Abstract: This talk reconsiders the myth of American isolationism by tackling some of the place-based assumptions upon which it rests.  In opposition to those who have pinned the isolationist label to the rural Midwest, Hoganson explores hidden histories of connection that stitched this seemingly most local of places to the wider world in the seemingly most local of times — the long nineteenth century.  Though attention to such topics as indigenous diasporas, bioprospecting, animal breeding, consular representation, meterological congresses, scientific agriculture, Malthusian discourse, and international students, this paper brings multiple forms of alliance politics to light.  In so doing, it makes a case for a different kind of local history and a different sense of region, attuned not only to affiliative impulses but also to the exclusionary politics of empire.
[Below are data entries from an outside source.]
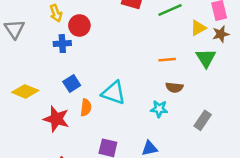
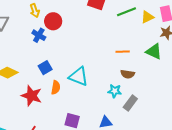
yellow triangle: (198, 28) -> (147, 17), moved
blue cross: (62, 44) -> (39, 35), turned 32
green triangle: (206, 58) -> (154, 52), turned -36
gray rectangle: (203, 120) -> (130, 103), moved

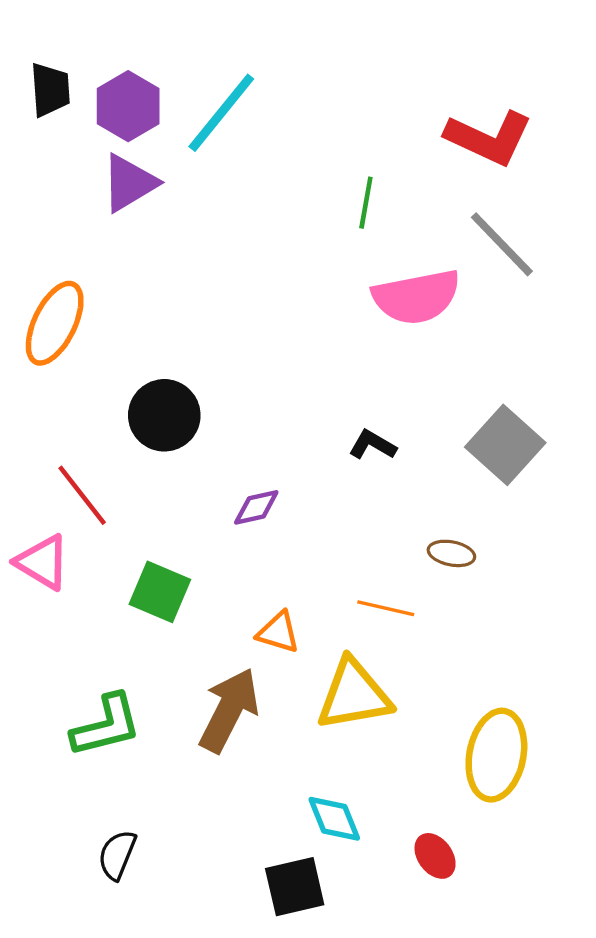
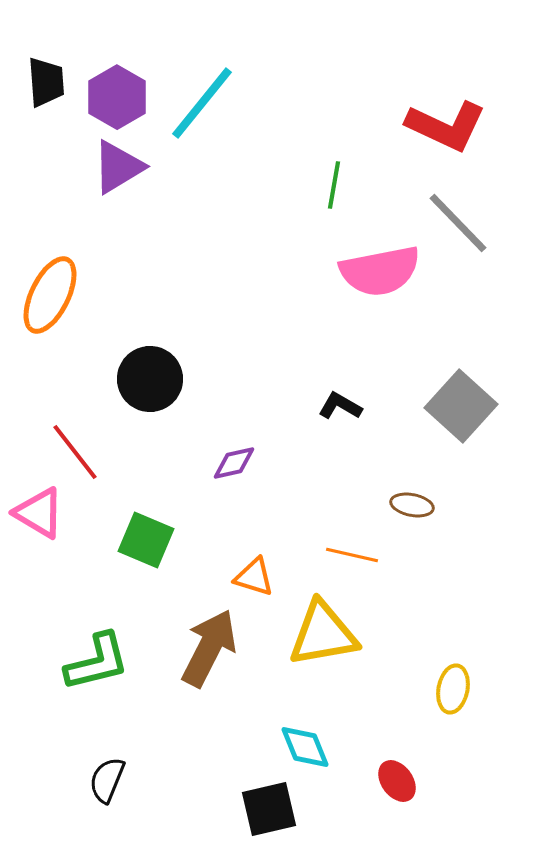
yellow ellipse: (496, 755) -> (453, 689), size x0.6

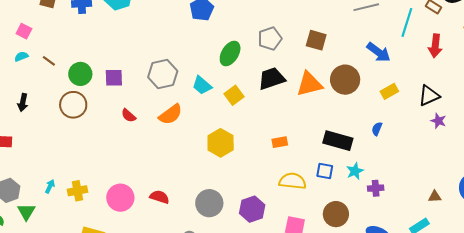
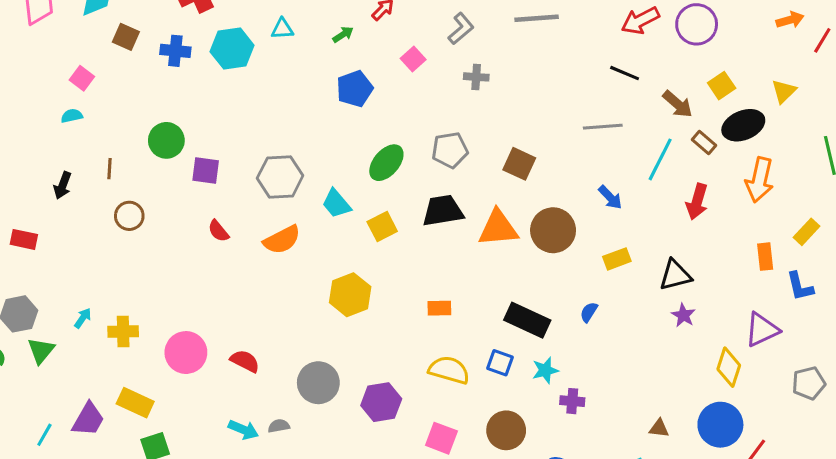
blue arrow: (379, 52) -> (610, 197), size x0.7
brown line: (49, 61) -> (109, 169), moved, turned 48
green circle: (80, 74) -> (166, 140), moved
brown circle: (73, 105) -> (129, 216), moved, size x0.7

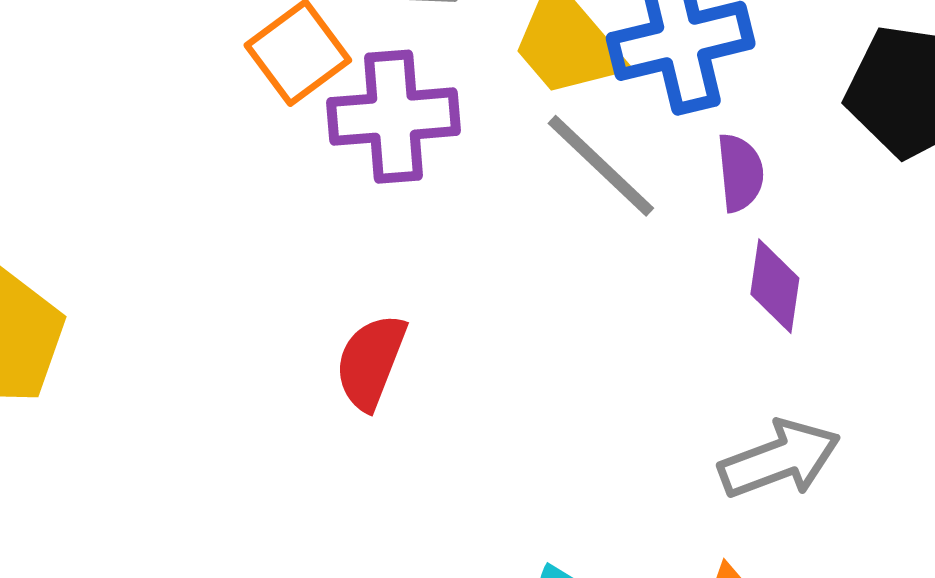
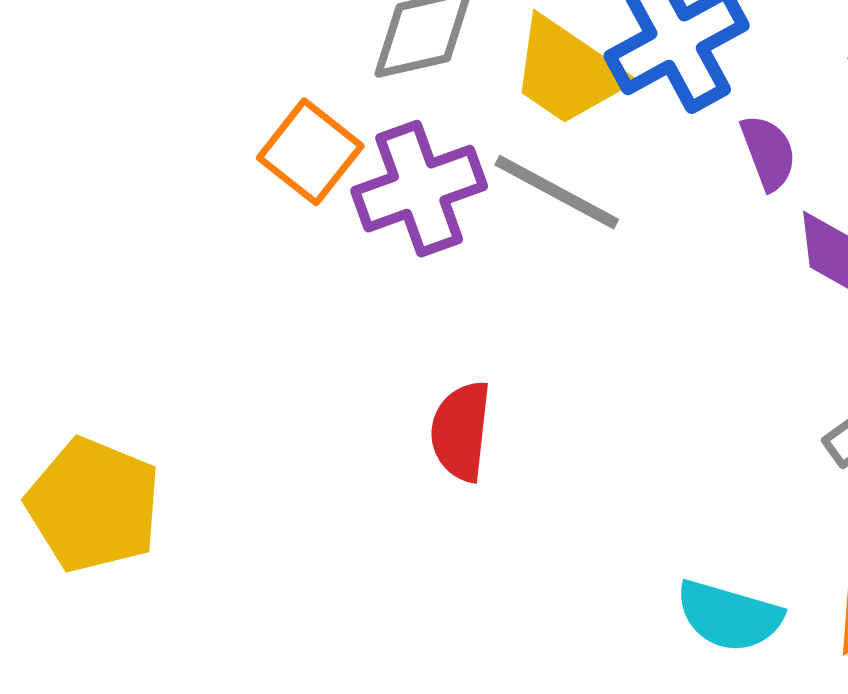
gray line: (601, 166) -> (557, 192), moved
Kristin Hoganson is Professor of History and Professor of Gender and Women’s Studies at the University of Illinois at Urbana-Champaign, and the 2015-16 Harmsworth Visiting Professor of American History at Oxford University. Her research interests lie in placing the United States in world context, cultures of U.S. imperialism, and women’s and gender history. She is the author of Fighting for American Manhood: How Gender Politics Provoked the Spanish-American and Philippine-American Wars (Yale UP, 1998) and Consumers’ Imperium: The Global Production of American Domesticity, 1865-1920 (UNC Press, 2007). Her current research focuses on the local history of the U.S. heartland: Once Upon a Place: The U.S. Heartland Between Security and Empire (Penguin Press, forthcoming).